» Task goal: Whenever a picture appears, leave it out while repeating all the other data exactly.

____________

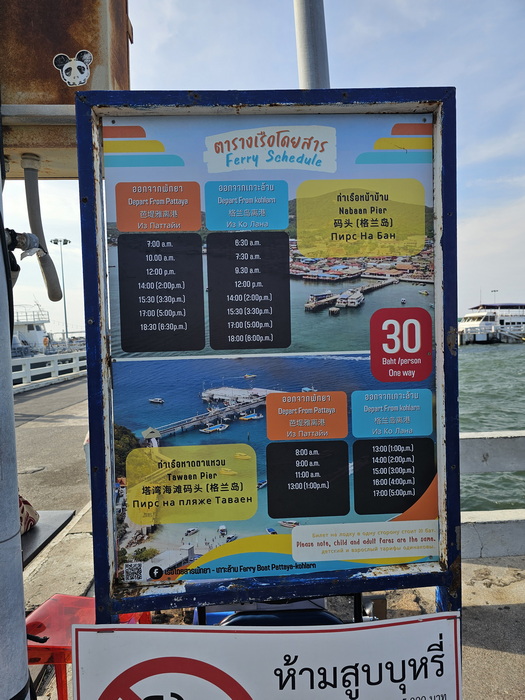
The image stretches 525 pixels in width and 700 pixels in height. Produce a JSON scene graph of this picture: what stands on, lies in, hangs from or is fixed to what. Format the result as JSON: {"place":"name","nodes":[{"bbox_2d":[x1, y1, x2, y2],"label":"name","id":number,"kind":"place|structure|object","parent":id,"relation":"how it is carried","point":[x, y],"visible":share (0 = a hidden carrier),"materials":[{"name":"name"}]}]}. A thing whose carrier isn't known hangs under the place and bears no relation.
{"place":"outdoors","nodes":[
{"label":"outdoors","id":0,"kind":"place"},
{"bbox_2d":[0,156,30,699],"label":"metal pole","id":1,"kind":"object","parent":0,"point":[16,509],"visible":0.97,"materials":[{"name":"grey metal"}]},
{"bbox_2d":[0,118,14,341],"label":"black cable","id":2,"kind":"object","parent":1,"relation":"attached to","point":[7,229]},
{"bbox_2d":[5,227,42,259],"label":"pipe fitting","id":3,"kind":"object","parent":1,"relation":"attached to","point":[23,243],"visible":0.77,"materials":[{"name":"metal"}]},
{"bbox_2d":[0,0,131,179],"label":"electrical box","id":4,"kind":"object","parent":1,"relation":"attached to","point":[62,102],"visible":0.61,"materials":[{"name":"brown metal"}]},
{"bbox_2d":[22,154,61,300],"label":"flexible hose","id":5,"kind":"object","parent":4,"relation":"attached to","point":[51,265],"visible":0.95,"materials":[{"name":"grey"}]},
{"bbox_2d":[54,50,92,87],"label":"sticker","id":6,"kind":"object","parent":4,"relation":"attached to","point":[77,83],"visible":0.99,"materials":[{"name":"white"}]},
{"bbox_2d":[15,375,90,515],"label":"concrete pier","id":7,"kind":"structure","parent":0,"point":[77,433],"materials":[{"name":"grey concrete"}]},
{"bbox_2d":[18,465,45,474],"label":"manhole cover","id":8,"kind":"object","parent":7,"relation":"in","point":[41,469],"visible":0.95,"materials":[{"name":"metal"}]},
{"bbox_2d":[20,507,74,567],"label":"bench","id":9,"kind":"object","parent":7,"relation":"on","point":[36,530],"visible":0.46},
{"bbox_2d":[18,494,38,533],"label":"bag","id":10,"kind":"object","parent":9,"relation":"on","point":[32,519],"visible":0.37,"materials":[{"name":"fabric"}]},
{"bbox_2d":[11,349,87,391],"label":"white railing","id":11,"kind":"object","parent":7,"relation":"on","point":[28,374],"visible":0.55,"materials":[{"name":"white concrete"}]},
{"bbox_2d":[51,238,71,340],"label":"light pole","id":12,"kind":"object","parent":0,"point":[65,316],"visible":0.76,"materials":[{"name":"metal"}]},
{"bbox_2d":[25,594,149,699],"label":"red stool","id":13,"kind":"object","parent":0,"point":[42,630],"visible":0.43,"materials":[{"name":"red plastic"}]},
{"bbox_2d":[0,0,524,331],"label":"sky","id":14,"kind":"structure","parent":0,"point":[195,77],"materials":[{"name":"blue"}]},
{"bbox_2d":[77,89,460,613],"label":"sign board","id":15,"kind":"object","parent":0,"point":[455,293],"visible":0.92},
{"bbox_2d":[68,612,463,699],"label":"sign","id":16,"kind":"object","parent":15,"relation":"attached to","point":[218,640],"visible":1,"materials":[{"name":"white plastic"}]},
{"bbox_2d":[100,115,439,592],"label":"poster","id":17,"kind":"object","parent":15,"relation":"attached to","point":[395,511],"visible":0.88,"materials":[{"name":"blue paper"}]},
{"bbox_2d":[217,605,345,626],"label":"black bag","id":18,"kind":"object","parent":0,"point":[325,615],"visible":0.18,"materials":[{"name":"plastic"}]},
{"bbox_2d":[293,0,330,88],"label":"metal pole","id":19,"kind":"object","parent":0,"point":[310,69],"visible":0.41,"materials":[{"name":"grey metal"}]},
{"bbox_2d":[455,335,524,513],"label":"water","id":20,"kind":"structure","parent":0,"point":[473,353],"materials":[{"name":"green liquid"}]},
{"bbox_2d":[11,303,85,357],"label":"ship","id":21,"kind":"object","parent":20,"relation":"in","point":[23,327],"visible":0.38,"materials":[{"name":"white metal"}]},
{"bbox_2d":[456,303,524,344],"label":"ferry","id":22,"kind":"object","parent":20,"relation":"on","point":[469,324],"visible":0.91,"materials":[{"name":"white metal"}]},
{"bbox_2d":[490,289,498,303],"label":"lamp post","id":23,"kind":"object","parent":22,"relation":"on","point":[495,290],"visible":0.47,"materials":[{"name":"metal"}]},
{"bbox_2d":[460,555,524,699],"label":"pavement","id":24,"kind":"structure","parent":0,"point":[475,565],"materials":[{"name":"grey concrete"}]},
{"bbox_2d":[461,430,524,558],"label":"concrete railing","id":25,"kind":"object","parent":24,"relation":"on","point":[486,434],"visible":0.55,"materials":[{"name":"white concrete"}]}
]}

____________

» Exercise response:
The image stretches 525 pixels in width and 700 pixels in height. Produce a JSON scene graph of this picture: what stands on, lies in, hangs from or is fixed to what. Format the result as JSON: {"place":"name","nodes":[{"bbox_2d":[x1, y1, x2, y2],"label":"name","id":number,"kind":"place|structure|object","parent":id,"relation":"how it is carried","point":[x, y],"visible":share (0 = a hidden carrier),"materials":[{"name":"name"}]}]}. A thing whose carrier isn't known hangs under the place and bears no relation.
{"place":"outdoors","nodes":[
{"label":"outdoors","id":0,"kind":"place"},
{"bbox_2d":[0,156,30,699],"label":"metal pole","id":1,"kind":"object","parent":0,"point":[16,509],"visible":0.97,"materials":[{"name":"grey metal"}]},
{"bbox_2d":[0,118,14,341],"label":"black cable","id":2,"kind":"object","parent":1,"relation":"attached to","point":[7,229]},
{"bbox_2d":[5,227,42,259],"label":"pipe fitting","id":3,"kind":"object","parent":1,"relation":"attached to","point":[23,243],"visible":0.77,"materials":[{"name":"metal"}]},
{"bbox_2d":[0,0,131,179],"label":"electrical box","id":4,"kind":"object","parent":1,"relation":"attached to","point":[62,102],"visible":0.61,"materials":[{"name":"brown metal"}]},
{"bbox_2d":[22,154,61,300],"label":"flexible hose","id":5,"kind":"object","parent":4,"relation":"attached to","point":[51,265],"visible":0.95,"materials":[{"name":"grey"}]},
{"bbox_2d":[54,50,92,87],"label":"sticker","id":6,"kind":"object","parent":4,"relation":"attached to","point":[77,83],"visible":0.99,"materials":[{"name":"white"}]},
{"bbox_2d":[15,375,90,515],"label":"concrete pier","id":7,"kind":"structure","parent":0,"point":[77,433],"materials":[{"name":"grey concrete"}]},
{"bbox_2d":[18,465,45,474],"label":"manhole cover","id":8,"kind":"object","parent":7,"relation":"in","point":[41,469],"visible":0.95,"materials":[{"name":"metal"}]},
{"bbox_2d":[20,507,74,567],"label":"bench","id":9,"kind":"object","parent":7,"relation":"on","point":[36,530],"visible":0.46},
{"bbox_2d":[18,494,38,533],"label":"bag","id":10,"kind":"object","parent":9,"relation":"on","point":[32,519],"visible":0.37,"materials":[{"name":"fabric"}]},
{"bbox_2d":[11,349,87,391],"label":"white railing","id":11,"kind":"object","parent":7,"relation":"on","point":[28,374],"visible":0.55,"materials":[{"name":"white concrete"}]},
{"bbox_2d":[51,238,71,340],"label":"light pole","id":12,"kind":"object","parent":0,"point":[65,316],"visible":0.76,"materials":[{"name":"metal"}]},
{"bbox_2d":[25,594,149,699],"label":"red stool","id":13,"kind":"object","parent":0,"point":[42,630],"visible":0.43,"materials":[{"name":"red plastic"}]},
{"bbox_2d":[0,0,524,331],"label":"sky","id":14,"kind":"structure","parent":0,"point":[195,77],"materials":[{"name":"blue"}]},
{"bbox_2d":[77,89,460,613],"label":"sign board","id":15,"kind":"object","parent":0,"point":[455,293],"visible":0.92},
{"bbox_2d":[68,612,463,699],"label":"sign","id":16,"kind":"object","parent":15,"relation":"attached to","point":[218,640],"visible":1,"materials":[{"name":"white plastic"}]},
{"bbox_2d":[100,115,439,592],"label":"poster","id":17,"kind":"object","parent":15,"relation":"attached to","point":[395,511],"visible":0.88,"materials":[{"name":"blue paper"}]},
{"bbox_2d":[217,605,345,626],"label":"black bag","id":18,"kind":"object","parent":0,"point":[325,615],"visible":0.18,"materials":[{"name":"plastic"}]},
{"bbox_2d":[293,0,330,88],"label":"metal pole","id":19,"kind":"object","parent":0,"point":[310,69],"visible":0.41,"materials":[{"name":"grey metal"}]},
{"bbox_2d":[455,335,524,513],"label":"water","id":20,"kind":"structure","parent":0,"point":[473,353],"materials":[{"name":"green liquid"}]},
{"bbox_2d":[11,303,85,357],"label":"ship","id":21,"kind":"object","parent":20,"relation":"in","point":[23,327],"visible":0.38,"materials":[{"name":"white metal"}]},
{"bbox_2d":[456,303,524,344],"label":"ferry","id":22,"kind":"object","parent":20,"relation":"on","point":[469,324],"visible":0.91,"materials":[{"name":"white metal"}]},
{"bbox_2d":[490,289,498,303],"label":"lamp post","id":23,"kind":"object","parent":22,"relation":"on","point":[495,290],"visible":0.47,"materials":[{"name":"metal"}]},
{"bbox_2d":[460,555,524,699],"label":"pavement","id":24,"kind":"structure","parent":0,"point":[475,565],"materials":[{"name":"grey concrete"}]},
{"bbox_2d":[461,430,524,558],"label":"concrete railing","id":25,"kind":"object","parent":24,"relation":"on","point":[486,434],"visible":0.55,"materials":[{"name":"white concrete"}]}
]}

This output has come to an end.